MultiDoc2Dial Dataset

MultiDoc2Dial Dataset - v1.0

Reference

Please cite this paper if you use the dataset or baseline code.


@inproceedings{feng2021multidoc2dial,
    title={MultiDoc2Dial: Modeling Dialogues Grounded in Multiple Documents},
    author={Feng, Song and Patel, Siva Sankalp and Wan, Hui and Joshi, Sachindra},
    booktitle={EMNLP},
    year={2021}
}

Dataset Description

mutldoc2dial_doc.json contains the documents that are indexed by key domain and doc_id . Each document instance includes the following,
- doc_id: the ID of a document;
- title: the title of the document;
- domain: the domain of the document;
- doc_text: the text content of the document (without HTML markups);
- doc_html_ts: the document content with HTML markups and the annotated spans that are indicated by text_id attribute, which corresponds to id_sp.
- doc_html_raw: the document content with HTML markups and without span annotations.
- spans: key-value pairs of all spans in the document, with id_sp as key.
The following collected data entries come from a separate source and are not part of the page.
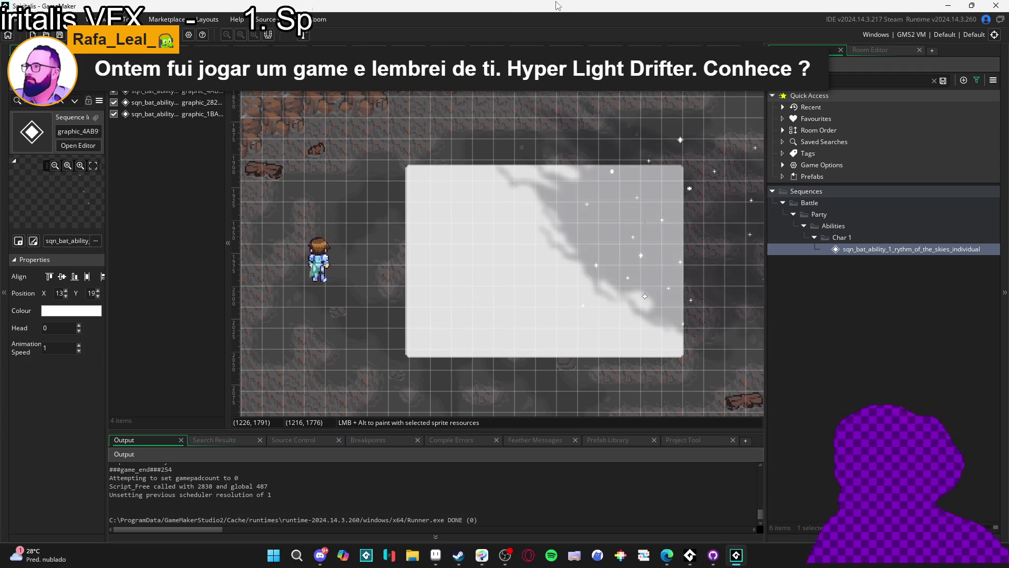
key(F5)
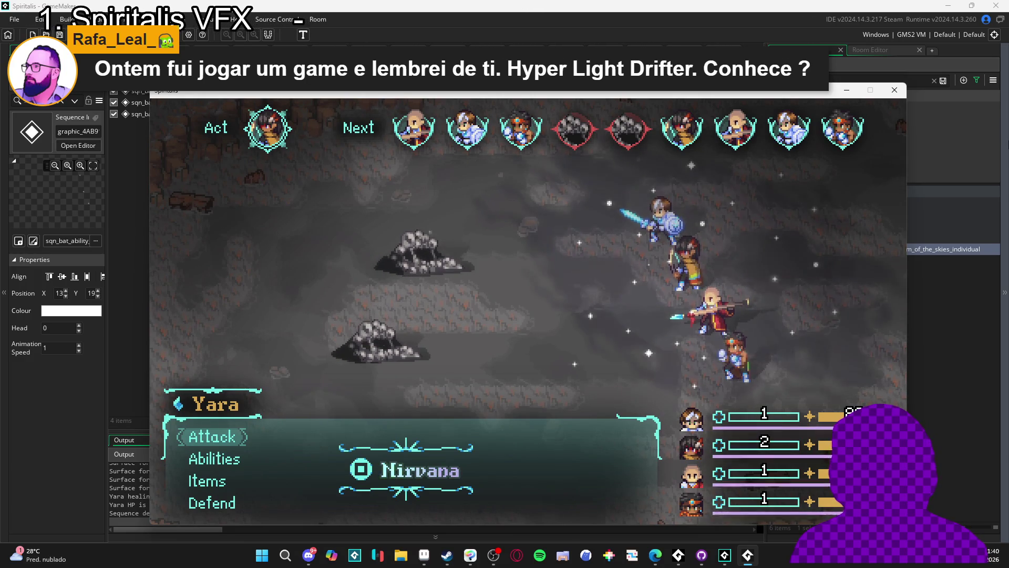
Step: Have Yara cast the Aqua sphere ability on the enemy
key(Down)
key(Down)
key(Up)
key(Return)
key(Down)
key(Down)
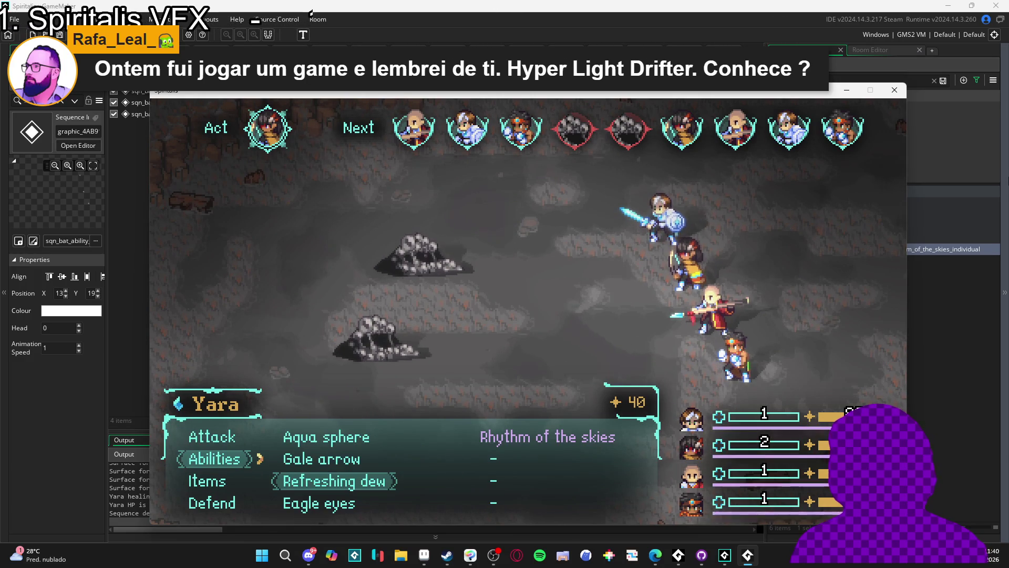
key(Up)
key(Up)
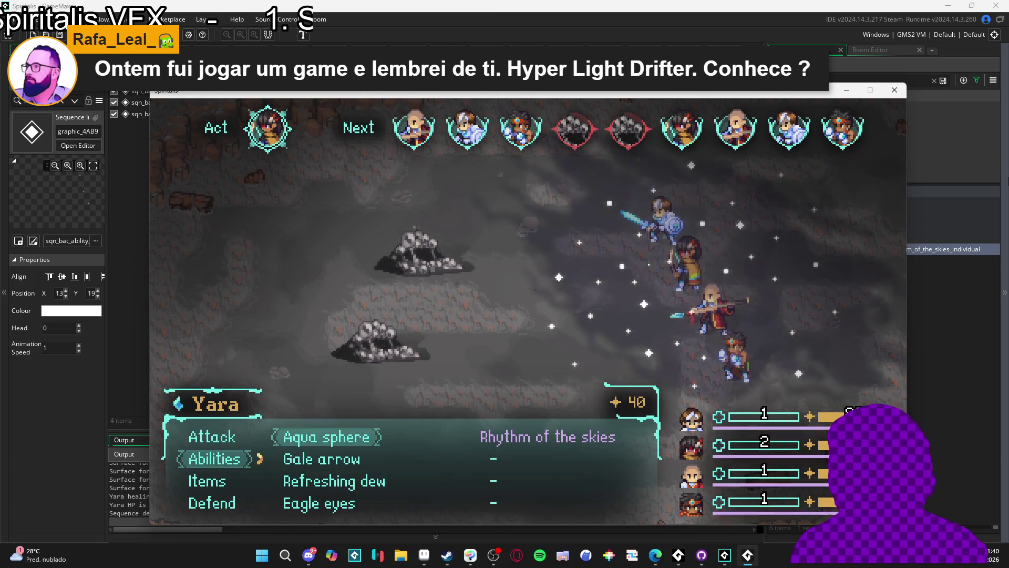
key(Return)
key(Return)
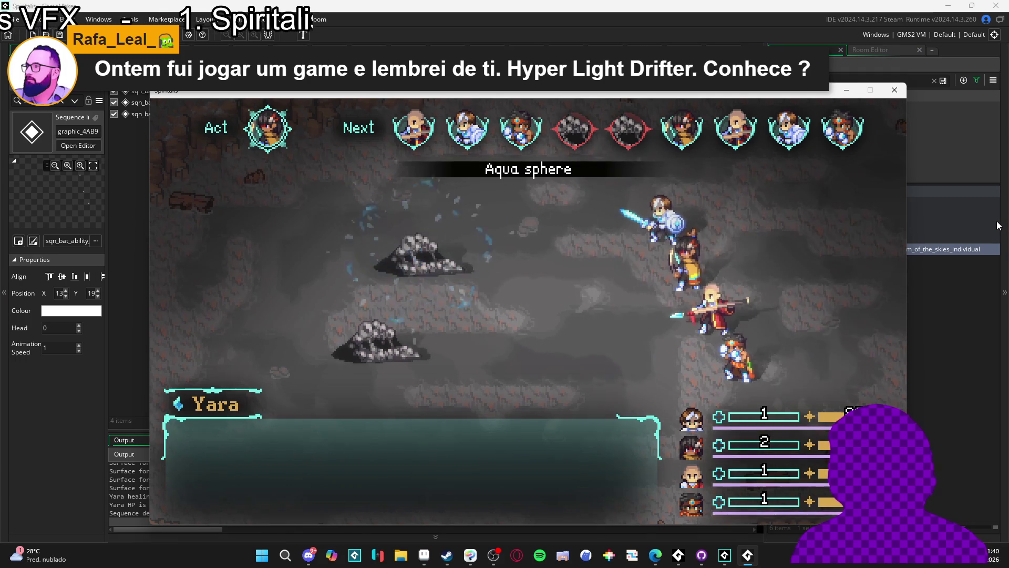
Step: Have Zhe Wu defend, Sam use his Guard ability, and Themba defend this turn
key(Down)
key(Down)
key(Down)
key(Return)
key(Down)
key(Return)
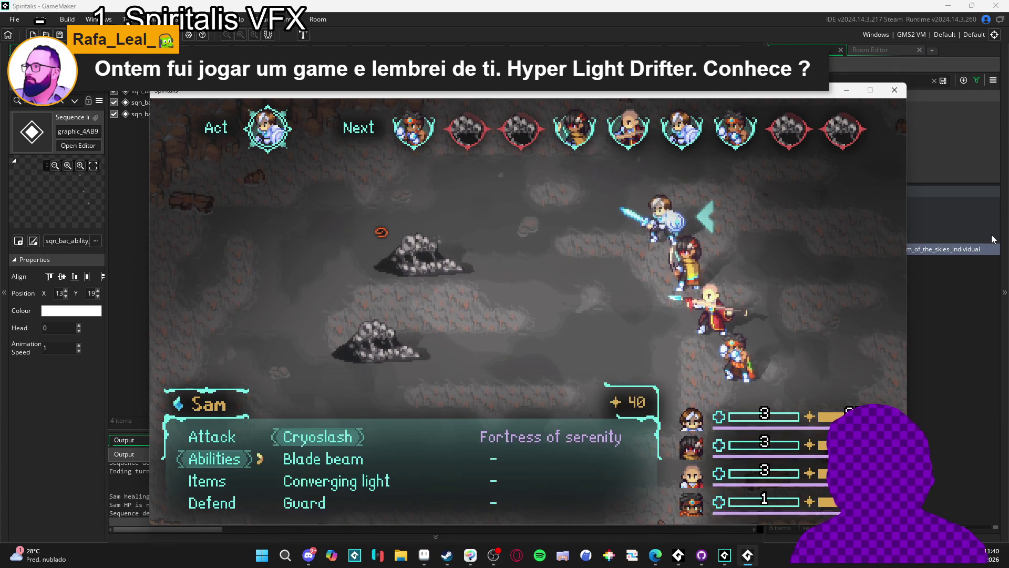
key(Down)
key(Down)
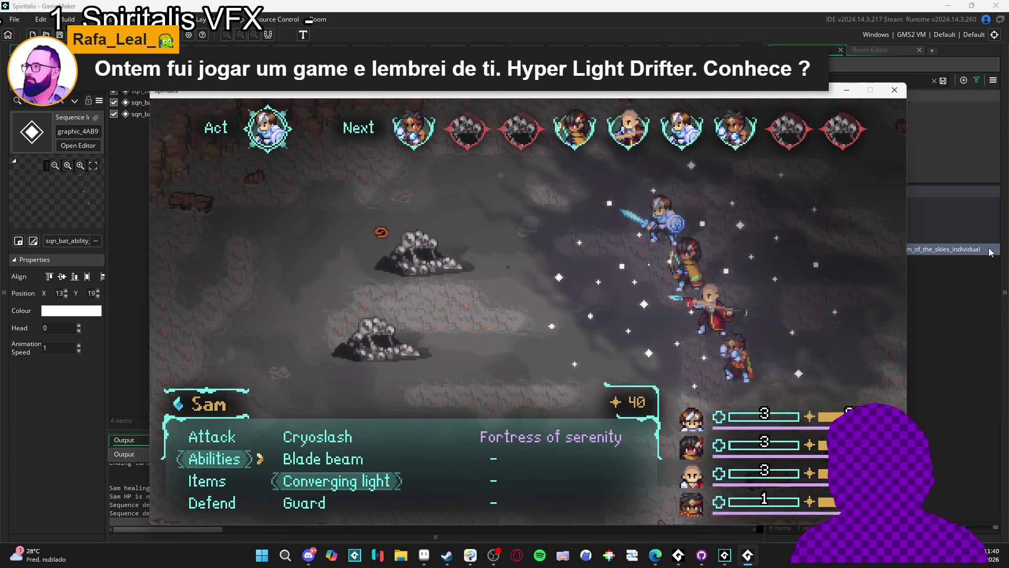
key(Down)
key(Return)
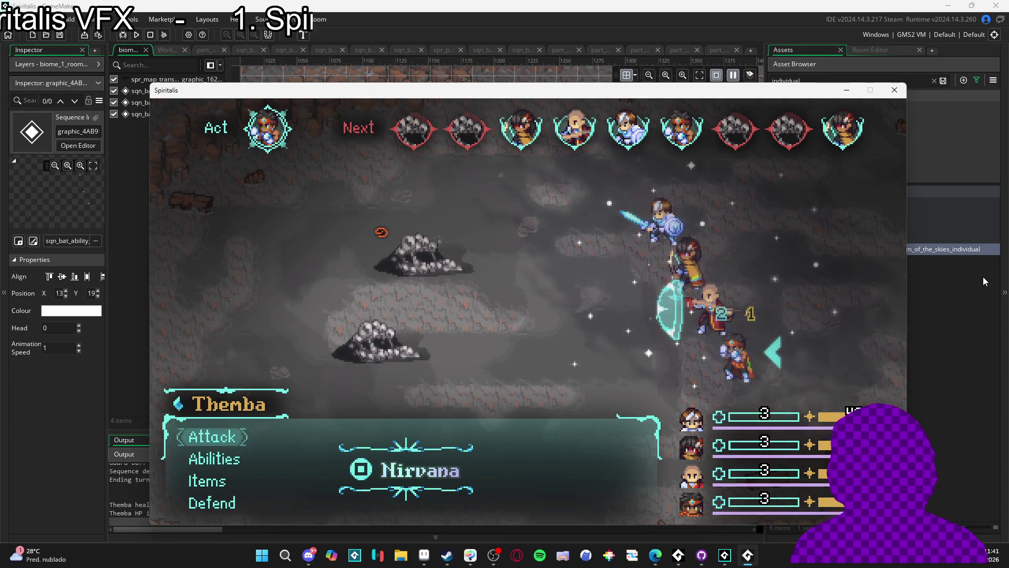
key(Down)
key(Down)
key(Down)
key(Return)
Each span includes the following,
  - id_sp: the id of a span as noted by text_id in doc_html_ts;
  - start_sp/ end_sp: the start/end position of the text span in doc_text;
  - text_sp: the text content of the span.
  - id_sec: the id of the (sub)section (e.g. <p>) or title (<h2>) that contains the span.
  - start_sec / end_sec: the start/end position of the (sub)section in doc_text.
  - text_sec: the text of the (sub)section.
  - title: the title of the (sub)section.
  - parent_titles: the parent titles of the title.
multidoc2dial_dial_train.json and multidoc2dial_dial_validation.json contain the training and dev split of dialogue data that are indexed by key domain . Please note: For test split, we only include a dummy file in this version.
Each dialogue instance includes the following,
- dial_id: the ID of a dialogue;
- turns: a list of dialogue turns. Each turn includes,
  - turn_id: the time order of the turn;
  - role: either "agent" or "user";READ
  - da: dialogue act;
  - references: a list of spans with id_sp , label and doc_id. references is empty if a turn is for indicating previous user query not answerable or irrelevant to the document. Note that labels "precondition"/"solution" are fuzzy annotations that indicate whether a span is for describing a conditional context or a solution.
  - utterance: the human-generated utterance based on the dialogue scene.